Start of Block
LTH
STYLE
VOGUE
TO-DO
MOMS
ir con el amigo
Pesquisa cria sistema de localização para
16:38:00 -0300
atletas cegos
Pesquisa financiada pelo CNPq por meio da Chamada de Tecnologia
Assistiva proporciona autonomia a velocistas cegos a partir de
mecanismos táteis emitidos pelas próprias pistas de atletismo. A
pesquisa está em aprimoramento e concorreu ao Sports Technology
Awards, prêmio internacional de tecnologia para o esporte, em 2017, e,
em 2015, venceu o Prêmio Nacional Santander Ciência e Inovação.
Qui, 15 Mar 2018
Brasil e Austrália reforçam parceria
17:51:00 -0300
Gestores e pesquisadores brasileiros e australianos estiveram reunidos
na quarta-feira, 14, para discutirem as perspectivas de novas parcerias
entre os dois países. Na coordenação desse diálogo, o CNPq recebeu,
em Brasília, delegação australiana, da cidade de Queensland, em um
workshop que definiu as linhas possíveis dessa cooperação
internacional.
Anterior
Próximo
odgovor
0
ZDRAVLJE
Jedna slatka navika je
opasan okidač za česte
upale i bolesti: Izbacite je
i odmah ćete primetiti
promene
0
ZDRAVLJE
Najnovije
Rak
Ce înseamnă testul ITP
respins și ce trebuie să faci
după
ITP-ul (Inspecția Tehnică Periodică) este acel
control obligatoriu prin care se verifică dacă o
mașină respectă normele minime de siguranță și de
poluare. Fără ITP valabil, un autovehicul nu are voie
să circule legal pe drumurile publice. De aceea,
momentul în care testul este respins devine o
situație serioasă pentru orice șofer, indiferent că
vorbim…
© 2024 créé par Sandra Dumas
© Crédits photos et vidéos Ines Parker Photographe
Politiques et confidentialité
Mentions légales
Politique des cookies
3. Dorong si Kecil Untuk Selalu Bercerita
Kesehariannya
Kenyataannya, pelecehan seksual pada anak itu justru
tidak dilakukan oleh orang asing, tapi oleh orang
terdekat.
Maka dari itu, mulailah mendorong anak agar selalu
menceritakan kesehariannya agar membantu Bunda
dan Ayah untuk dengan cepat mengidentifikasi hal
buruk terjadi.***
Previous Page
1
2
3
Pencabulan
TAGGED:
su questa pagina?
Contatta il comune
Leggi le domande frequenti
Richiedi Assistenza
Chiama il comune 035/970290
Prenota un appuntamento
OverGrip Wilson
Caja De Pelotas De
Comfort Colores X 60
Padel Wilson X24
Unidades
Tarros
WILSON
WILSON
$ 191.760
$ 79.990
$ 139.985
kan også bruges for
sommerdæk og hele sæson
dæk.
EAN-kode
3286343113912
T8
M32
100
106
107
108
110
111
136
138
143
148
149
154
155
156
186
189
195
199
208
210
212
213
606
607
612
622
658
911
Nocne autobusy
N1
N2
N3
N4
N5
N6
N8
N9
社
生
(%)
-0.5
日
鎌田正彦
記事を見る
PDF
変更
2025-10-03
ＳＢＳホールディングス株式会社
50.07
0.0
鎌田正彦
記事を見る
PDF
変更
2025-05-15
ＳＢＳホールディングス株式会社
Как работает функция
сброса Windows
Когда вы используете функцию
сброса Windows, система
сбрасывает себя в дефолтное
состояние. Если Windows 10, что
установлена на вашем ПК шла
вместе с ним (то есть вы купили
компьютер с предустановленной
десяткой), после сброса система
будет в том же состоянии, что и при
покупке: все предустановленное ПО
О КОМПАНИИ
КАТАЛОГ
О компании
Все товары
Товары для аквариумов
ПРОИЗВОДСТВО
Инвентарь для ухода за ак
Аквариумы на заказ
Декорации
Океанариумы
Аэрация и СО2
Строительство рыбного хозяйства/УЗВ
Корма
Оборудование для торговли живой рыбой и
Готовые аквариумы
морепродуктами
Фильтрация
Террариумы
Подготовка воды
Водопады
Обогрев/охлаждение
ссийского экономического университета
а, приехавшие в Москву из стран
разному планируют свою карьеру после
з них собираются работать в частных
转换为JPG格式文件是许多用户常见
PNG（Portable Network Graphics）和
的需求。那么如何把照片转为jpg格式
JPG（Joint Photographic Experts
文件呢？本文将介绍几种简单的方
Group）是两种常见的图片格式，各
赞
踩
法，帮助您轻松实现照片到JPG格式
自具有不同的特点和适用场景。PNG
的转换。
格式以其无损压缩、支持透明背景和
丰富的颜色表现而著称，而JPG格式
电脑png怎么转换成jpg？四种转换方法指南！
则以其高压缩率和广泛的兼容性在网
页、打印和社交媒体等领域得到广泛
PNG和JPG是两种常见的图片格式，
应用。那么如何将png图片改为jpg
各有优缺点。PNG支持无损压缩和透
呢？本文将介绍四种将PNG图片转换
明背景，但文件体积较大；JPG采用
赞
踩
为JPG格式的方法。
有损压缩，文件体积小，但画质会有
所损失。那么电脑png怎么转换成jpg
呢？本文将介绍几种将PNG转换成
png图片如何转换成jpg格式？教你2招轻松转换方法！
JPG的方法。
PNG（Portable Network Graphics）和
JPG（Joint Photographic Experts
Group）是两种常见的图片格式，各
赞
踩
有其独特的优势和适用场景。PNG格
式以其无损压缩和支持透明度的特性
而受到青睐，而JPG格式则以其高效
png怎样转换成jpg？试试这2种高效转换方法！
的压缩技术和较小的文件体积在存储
End of Block
--- What to work on ---
Each line of the listing that contains the word "anak" must be copied.

--- Reply ---
Kenyataannya, pelecehan seksual pada anak itu justru
Maka dari itu, mulailah mendorong anak agar selalu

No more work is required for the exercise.